Siemens/Mitsubishi bid €14bn for Alstom
Published 18/06/2014 | 02:30
Siemens said its joint bid with Mitsubishi Heavy Industries for Alstom's energy operations trumps a competing offer from General Electric (GE), as the German manufacturer tries to win the backing of the board and the French state.
The Siemens-Mitsubishi offer values Alstom's energy assets at €14.2bn, compared with GE's €12.35bn valuation for those operations, Siemens said in a presentation in Paris.
The German-Japanese proposal opens the race for the French manufacturer and puts pressure on GE to sweeten its offer for Alstom's energy assets.
GE chief executive Jeffrey Immelt unveiled his bid seven weeks ago as he tries to build a bridgehead in Europe and win business away from Munich-based Siemens, the region's biggest engineering company.
Siemens CEO Joe Kaeser made a counter offer yesterday, seeking to carve up the French manufacturer's energy and transportation assets with Mitsubishi Heavy Industries and Hitachi.
Siemens is offering €3.9bn for Alstom's gas turbines, while Japan's Mitsubishi Heavy and partner Hitachi would pay €3.1bn for stakes in the steam-turbine, power-grid and hydro businesses. Mitsubishi also offered to buy as much as 10pc of Alstom, a stake valued at about €900m.

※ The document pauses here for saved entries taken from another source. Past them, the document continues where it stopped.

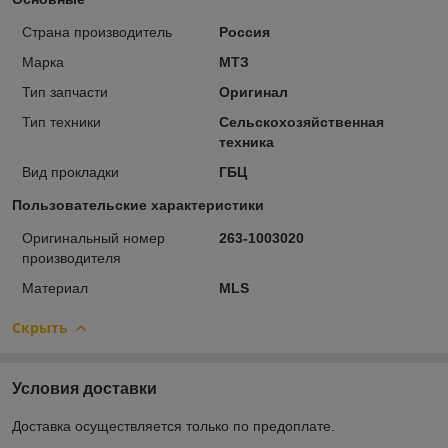
Страна производитель
Россия
Марка
МТЗ
Тип запчасти
Оригинал
Тип техники
Сельскохозяйственная
техника
Вид прокладки
ГБЦ
Пользовательские характеристики
Оригинальный номер
263-1003020
производителя
Материал
MLS
Скрыть
Условия доставки
Доставка осуществляется только по предоплате.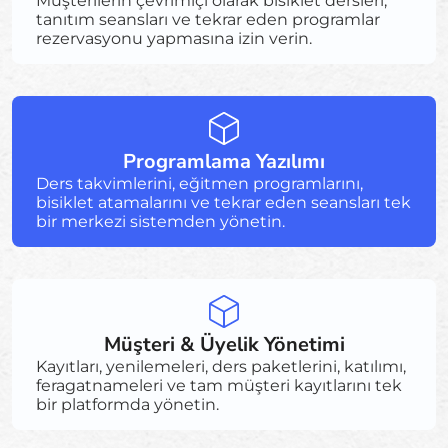
Müşterilerin çevrimiçi olarak bisiklet dersleri,
tanıtım seansları ve tekrar eden programlar
rezervasyonu yapmasına izin verin.
Programlama Yazılımı
Ders takvimlerini, eğitmen programlarını,
bisiklet atamalarını ve tekrar eden seansları tek
bir merkezi sistemden yönetin.
Müşteri & Üyelik Yönetimi
Kayıtları, yenilemeleri, ders paketlerini, katılımı,
feragatnameleri ve tam müşteri kayıtlarını tek
bir platformda yönetin.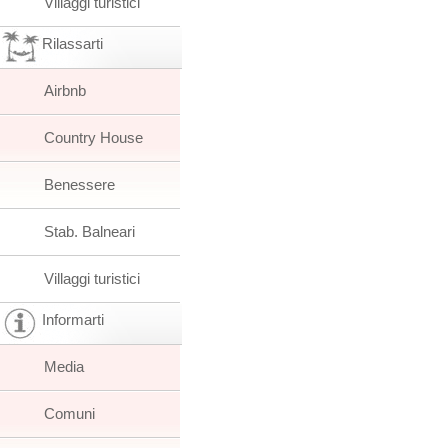
Villaggi turistici
Rilassarti
Airbnb
Country House
Benessere
Stab. Balneari
Villaggi turistici
Informarti
Media
Comuni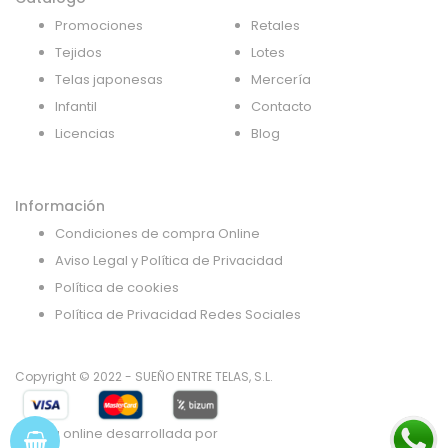
Promociones
Retales
Tejidos
Lotes
Telas japonesas
Mercería
Infantil
Contacto
Licencias
Blog
Información
Condiciones de compra Online
Aviso Legal y Política de Privacidad
Política de cookies
Política de Privacidad Redes Sociales
Copyright © 2022 - SUEÑO ENTRE TELAS, S.L.
Tienda online desarrollada por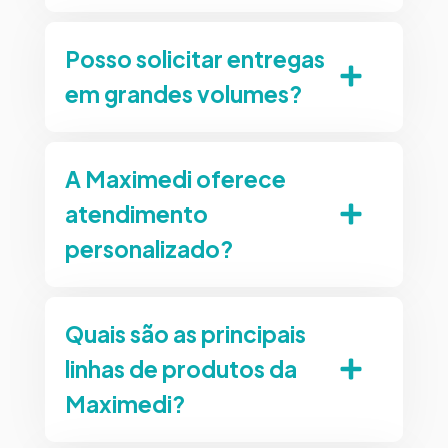
Posso solicitar entregas
em grandes volumes?
A Maximedi oferece
atendimento
personalizado?
Quais são as principais
linhas de produtos da
Maximedi?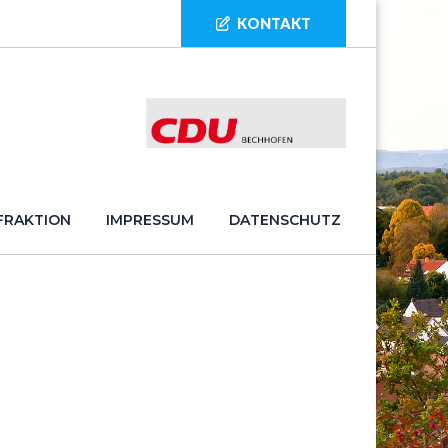
KONTAKT
 FRAKTION
IMPRESSUM
DATENSCHUTZ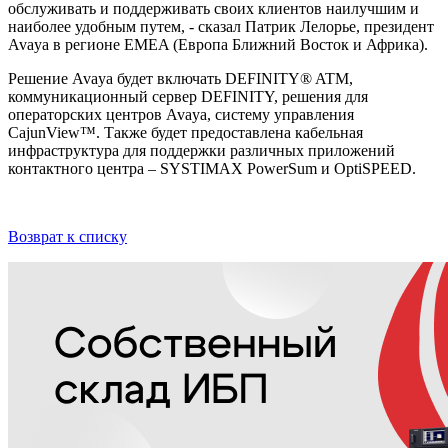
обслуживать и поддерживать своих клиентов наилучшим и
наиболее удобным путем, - сказал Патрик Лелорье, президент
Avaya в регионе EMEA (Европа Ближний Восток и Африка).
Решение Avaya будет включать DEFINITY® ATM,
коммуникационный сервер DEFINITY, решения для
операторских центров Avaya, систему управления
CajunView™. Также будет предоставлена кабельная
инфраструктура для поддержки различных приложений
контактного центра – SYSTIMAX PowerSum и OptiSPEED.
Возврат к списку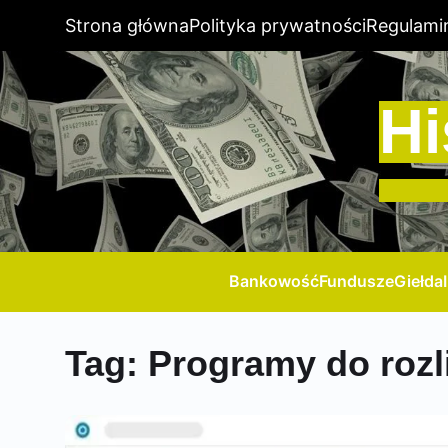
Strona główna
Polityka prywatności
Regulami
Hi
Bankowość
Fundusze
Giełda
Tag:
Programy do rozl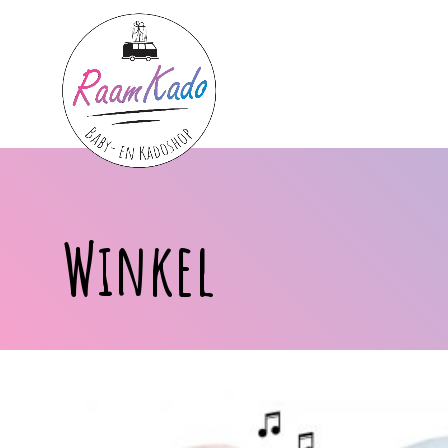
Winkel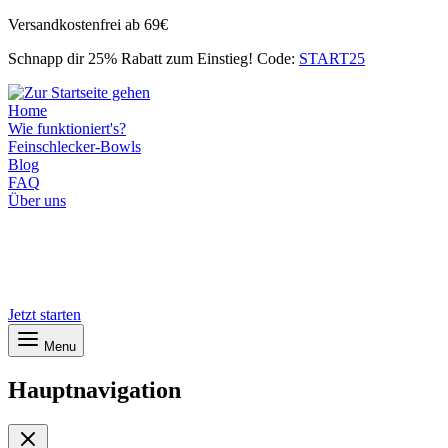
Zum
Versandkostenfrei ab 69€
Inhalt
Schnapp dir 25% Rabatt zum Einstieg! Code:
START25
springen
Home
Wie funktioniert's?
Feinschlecker-Bowls
Blog
FAQ
Über uns
Jetzt starten
Menu
Hauptnavigation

The German manufacturer would also be willing to combine its entire rail business with Alstom's to create a new leading European company in that market, Siemens chairman Gerhard Cromme said in Paris yesterday, after he, Mr Kaeser and Mitsubishi Heavy CEO Shunichi Miyanaga met with French president Francois Hollande.
Siemens shares rose 0.1pc in Frankfurt while Alstom dropped 1.8pc in Paris.
While Alstom helped broker the GE plan and has supported the US company, Siemens has sought to play up its appeal with governments in France and Germany that are keen to back the creation of leading European companies in fields such as energy and transportation.
GE won't engage in a bidding war for Alstom, spokeswoman Deirdre Latour said yesterday. GE previously has said it's flexible on the terms of its bid, signaling a willingness to make concessions in negotiations with the French government.